Я боялся, что мой сосед окажется болтуном, но вскоре выяснилось, что опасения мои напрасны. В первые два дня мы не обменялись ни единым словом. Казалось, он вообще не замечает моего присутствия. Он не писал и не читал, а проводил почти все время, сидя у стола и глядя на зеленые кусты и лужайки за окном. Иногда он что-то бормотал про себя или вполголоса произносил какую-нибудь фразу. У него была привычка кусать ногти, а однажды он достал перочинный нож и до тех пор ковырял им мебель, пока один из служителей не отобрал у него это орудие. Сперва я заподозрил, что он слегка помешан. На второй день я даже стал его побаиваться. Он был рослый и толстый, с широченными плечами и огромными ручищами. Массивная голова была обычно втянута в плечи, а задумчивый взгляд все прослеживал в комнате или за окном воображаемую линию, не соединявшую, казалось, никаких предметов, попадавших в его поле зрения. У него были темные спутанные волосы. Большой бесформенный рот время от времени раскрывался, чтобы выпустить какие-то нечленораздельные звуки. Изредка он начинал что-то напевать себе под нос, но тотчас умолкал - это был единственный признак того, что он ощущает мое присутствие.
К конце второго дня я почувствовал, что работать больше не в силах. Снедаемый одновременно раздражением и любопытством, я тоже стал смотреть в окно, сморкаясь и придумывая, как бы установить человеческое общение, без которого просто невозможно было жить дальше. В конце концов я без всяких дипломатических уловок спросил, как его зовут. Когда он прибыл, нас представили друг другу, но я не слушал и не запомнил. Он обратил на меня взгляд очень добрых темных глаз и назвался: "Хьюго Белфаундер". Потом добавил: "Я думал, вам не хочется разговаривать". Я сказал, что, напротив, люблю поговорить, но в день его приезда был поглощен одним вопросом и прошу извинить меня, если вел себя грубо. Когда он заговорил, у меня создалось впечатление, что он не только вполне нормален, но и очень умен; и я почти машинально стал складывать свои бумаги. Мне уже было ясно, что работать я больше не буду, я оказался один на один с интереснейшим человеком.

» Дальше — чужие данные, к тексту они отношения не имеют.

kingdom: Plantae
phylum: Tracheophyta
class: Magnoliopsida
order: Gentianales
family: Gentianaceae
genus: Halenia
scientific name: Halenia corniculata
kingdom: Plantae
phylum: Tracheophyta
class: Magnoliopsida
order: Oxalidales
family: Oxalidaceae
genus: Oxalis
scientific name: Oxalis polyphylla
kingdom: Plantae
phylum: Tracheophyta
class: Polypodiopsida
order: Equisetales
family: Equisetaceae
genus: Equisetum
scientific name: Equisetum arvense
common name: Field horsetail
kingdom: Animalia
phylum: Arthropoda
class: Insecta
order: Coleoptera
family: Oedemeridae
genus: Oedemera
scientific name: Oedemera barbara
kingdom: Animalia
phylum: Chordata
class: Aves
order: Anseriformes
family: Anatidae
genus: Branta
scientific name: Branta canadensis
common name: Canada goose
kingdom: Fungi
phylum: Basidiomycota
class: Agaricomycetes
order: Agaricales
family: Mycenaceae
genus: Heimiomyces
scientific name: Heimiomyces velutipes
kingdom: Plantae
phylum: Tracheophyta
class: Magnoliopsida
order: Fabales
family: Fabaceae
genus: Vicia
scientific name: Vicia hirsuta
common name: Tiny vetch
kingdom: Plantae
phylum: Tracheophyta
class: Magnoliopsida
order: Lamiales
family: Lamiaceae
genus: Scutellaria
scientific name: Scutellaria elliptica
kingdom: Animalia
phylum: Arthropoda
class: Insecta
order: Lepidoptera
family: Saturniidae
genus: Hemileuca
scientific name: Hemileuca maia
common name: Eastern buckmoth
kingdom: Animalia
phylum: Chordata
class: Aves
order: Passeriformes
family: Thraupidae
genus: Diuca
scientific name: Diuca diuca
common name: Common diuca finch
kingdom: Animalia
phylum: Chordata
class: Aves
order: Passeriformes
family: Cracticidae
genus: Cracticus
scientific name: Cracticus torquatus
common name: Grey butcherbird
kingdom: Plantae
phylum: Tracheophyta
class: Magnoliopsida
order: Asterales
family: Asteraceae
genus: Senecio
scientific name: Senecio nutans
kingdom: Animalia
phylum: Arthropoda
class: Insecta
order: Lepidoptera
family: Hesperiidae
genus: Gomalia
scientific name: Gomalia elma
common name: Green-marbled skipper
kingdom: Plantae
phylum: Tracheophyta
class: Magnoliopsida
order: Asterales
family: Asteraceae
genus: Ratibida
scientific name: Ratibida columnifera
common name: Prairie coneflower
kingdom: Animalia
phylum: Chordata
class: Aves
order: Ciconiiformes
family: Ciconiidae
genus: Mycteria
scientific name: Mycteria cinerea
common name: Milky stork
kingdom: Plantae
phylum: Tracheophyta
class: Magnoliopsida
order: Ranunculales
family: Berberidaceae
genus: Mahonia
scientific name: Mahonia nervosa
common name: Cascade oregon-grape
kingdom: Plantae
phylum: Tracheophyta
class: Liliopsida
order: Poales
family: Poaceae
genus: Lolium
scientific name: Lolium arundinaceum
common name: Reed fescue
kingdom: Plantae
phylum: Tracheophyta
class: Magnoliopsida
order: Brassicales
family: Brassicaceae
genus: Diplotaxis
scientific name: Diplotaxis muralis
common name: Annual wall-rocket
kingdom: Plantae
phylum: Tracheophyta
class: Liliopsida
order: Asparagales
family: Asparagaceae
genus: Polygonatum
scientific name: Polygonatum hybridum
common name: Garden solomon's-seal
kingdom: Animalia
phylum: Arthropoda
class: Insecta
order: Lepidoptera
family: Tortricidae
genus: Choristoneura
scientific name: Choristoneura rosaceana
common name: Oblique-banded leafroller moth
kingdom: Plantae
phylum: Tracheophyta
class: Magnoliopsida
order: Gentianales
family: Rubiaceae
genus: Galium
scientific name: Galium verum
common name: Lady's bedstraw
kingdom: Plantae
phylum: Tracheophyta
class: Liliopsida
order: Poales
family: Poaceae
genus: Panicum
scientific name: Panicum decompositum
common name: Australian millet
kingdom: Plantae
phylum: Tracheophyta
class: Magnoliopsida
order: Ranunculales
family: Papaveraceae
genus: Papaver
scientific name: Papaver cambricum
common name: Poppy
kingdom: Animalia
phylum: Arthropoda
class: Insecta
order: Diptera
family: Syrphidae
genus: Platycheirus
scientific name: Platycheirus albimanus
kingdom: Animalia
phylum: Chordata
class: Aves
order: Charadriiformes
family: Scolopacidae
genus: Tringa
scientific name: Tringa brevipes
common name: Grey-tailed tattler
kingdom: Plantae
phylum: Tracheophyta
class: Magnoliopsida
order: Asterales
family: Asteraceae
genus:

С этой минуты у нас с Хьюго начался разговор, подобного которому я не мог себе и представить. Мы быстро рассказали друг другу свои биографии, причем я, во всяком случае, проявил несвойственную мне правдивость. А потом мы стали обмениваться мнениями об искусстве, политике, литературе, истории, религии, науке, обществе и вопросах пола. Мы говорили не смолкая весь день, часто до поздней ночи. Иногда мы так орали и смеялись, что получали замечания от начальства, а один раз нас пригрозили расселить. В разгар нашей беседы очередной курс эксперимента закончился, но мы тут же завербовались на следующий. В конце концов у нас завязался спор, тема которого имеет отношение к настоящей повести.